[Provided data]:
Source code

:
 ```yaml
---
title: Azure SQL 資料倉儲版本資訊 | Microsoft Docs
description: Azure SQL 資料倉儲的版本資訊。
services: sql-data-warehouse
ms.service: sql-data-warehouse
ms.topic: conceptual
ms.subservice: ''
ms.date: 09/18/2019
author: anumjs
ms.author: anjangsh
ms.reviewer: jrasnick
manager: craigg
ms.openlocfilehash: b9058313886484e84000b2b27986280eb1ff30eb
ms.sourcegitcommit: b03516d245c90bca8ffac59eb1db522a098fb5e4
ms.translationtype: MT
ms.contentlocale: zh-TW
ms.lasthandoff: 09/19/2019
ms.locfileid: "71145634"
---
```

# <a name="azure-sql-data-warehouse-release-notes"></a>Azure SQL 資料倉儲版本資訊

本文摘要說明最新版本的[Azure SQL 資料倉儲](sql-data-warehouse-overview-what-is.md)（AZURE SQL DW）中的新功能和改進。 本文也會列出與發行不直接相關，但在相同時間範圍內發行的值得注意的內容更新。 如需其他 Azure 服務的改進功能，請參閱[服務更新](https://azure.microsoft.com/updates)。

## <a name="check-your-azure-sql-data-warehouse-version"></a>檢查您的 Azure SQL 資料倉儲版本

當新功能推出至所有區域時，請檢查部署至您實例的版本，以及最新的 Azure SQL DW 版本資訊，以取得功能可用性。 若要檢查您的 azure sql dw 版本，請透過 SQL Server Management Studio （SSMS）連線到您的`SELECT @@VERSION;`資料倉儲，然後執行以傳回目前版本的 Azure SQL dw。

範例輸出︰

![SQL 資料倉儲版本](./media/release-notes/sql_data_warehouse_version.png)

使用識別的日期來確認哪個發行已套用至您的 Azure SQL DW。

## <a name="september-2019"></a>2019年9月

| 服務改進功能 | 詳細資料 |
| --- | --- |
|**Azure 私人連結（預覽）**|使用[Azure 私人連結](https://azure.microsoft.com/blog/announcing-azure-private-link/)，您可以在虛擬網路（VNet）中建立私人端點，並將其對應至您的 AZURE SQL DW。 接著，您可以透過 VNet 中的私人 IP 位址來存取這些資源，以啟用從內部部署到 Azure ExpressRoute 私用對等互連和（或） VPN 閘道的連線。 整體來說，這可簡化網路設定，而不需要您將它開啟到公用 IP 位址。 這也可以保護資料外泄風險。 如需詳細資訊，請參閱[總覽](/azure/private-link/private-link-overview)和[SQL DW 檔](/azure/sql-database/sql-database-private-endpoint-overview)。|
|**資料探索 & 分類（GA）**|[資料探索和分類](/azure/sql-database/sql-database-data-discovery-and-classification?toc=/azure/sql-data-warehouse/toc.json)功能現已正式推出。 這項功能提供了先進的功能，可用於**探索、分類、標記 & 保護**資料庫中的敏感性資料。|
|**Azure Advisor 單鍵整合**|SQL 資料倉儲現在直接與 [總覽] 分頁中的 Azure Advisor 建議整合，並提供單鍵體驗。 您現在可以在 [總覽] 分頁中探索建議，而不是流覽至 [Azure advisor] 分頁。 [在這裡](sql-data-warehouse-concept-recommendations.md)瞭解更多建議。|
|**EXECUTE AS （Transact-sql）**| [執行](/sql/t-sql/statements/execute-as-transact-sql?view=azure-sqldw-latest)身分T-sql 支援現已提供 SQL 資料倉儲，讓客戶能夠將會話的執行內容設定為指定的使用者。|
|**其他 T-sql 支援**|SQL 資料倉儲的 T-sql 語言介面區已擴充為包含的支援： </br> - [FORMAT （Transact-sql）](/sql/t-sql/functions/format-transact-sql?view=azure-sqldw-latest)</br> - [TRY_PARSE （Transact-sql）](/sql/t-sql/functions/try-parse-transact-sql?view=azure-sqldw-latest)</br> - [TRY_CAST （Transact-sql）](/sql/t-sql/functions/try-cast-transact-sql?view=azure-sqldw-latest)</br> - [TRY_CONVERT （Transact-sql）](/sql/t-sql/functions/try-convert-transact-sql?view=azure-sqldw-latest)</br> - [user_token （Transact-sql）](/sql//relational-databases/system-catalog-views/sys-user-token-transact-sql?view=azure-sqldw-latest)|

[What this task involves]: What is needed is an exact copy of the lines above, from the one containing "當新功能推出至所有區域時，請檢查部署至您實例的版本，以及最新的 Azure SQL" through the one containing "使用識別的日期來確認哪個發行已套用至您的 Azure SQL DW。", with nothing added.

[Answer section]:
當新功能推出至所有區域時，請檢查部署至您實例的版本，以及最新的 Azure SQL DW 版本資訊，以取得功能可用性。 若要檢查您的 azure sql dw 版本，請透過 SQL Server Management Studio （SSMS）連線到您的`SELECT @@VERSION;`資料倉儲，然後執行以傳回目前版本的 Azure SQL dw。

範例輸出︰

![SQL 資料倉儲版本](./media/release-notes/sql_data_warehouse_version.png)

使用識別的日期來確認哪個發行已套用至您的 Azure SQL DW。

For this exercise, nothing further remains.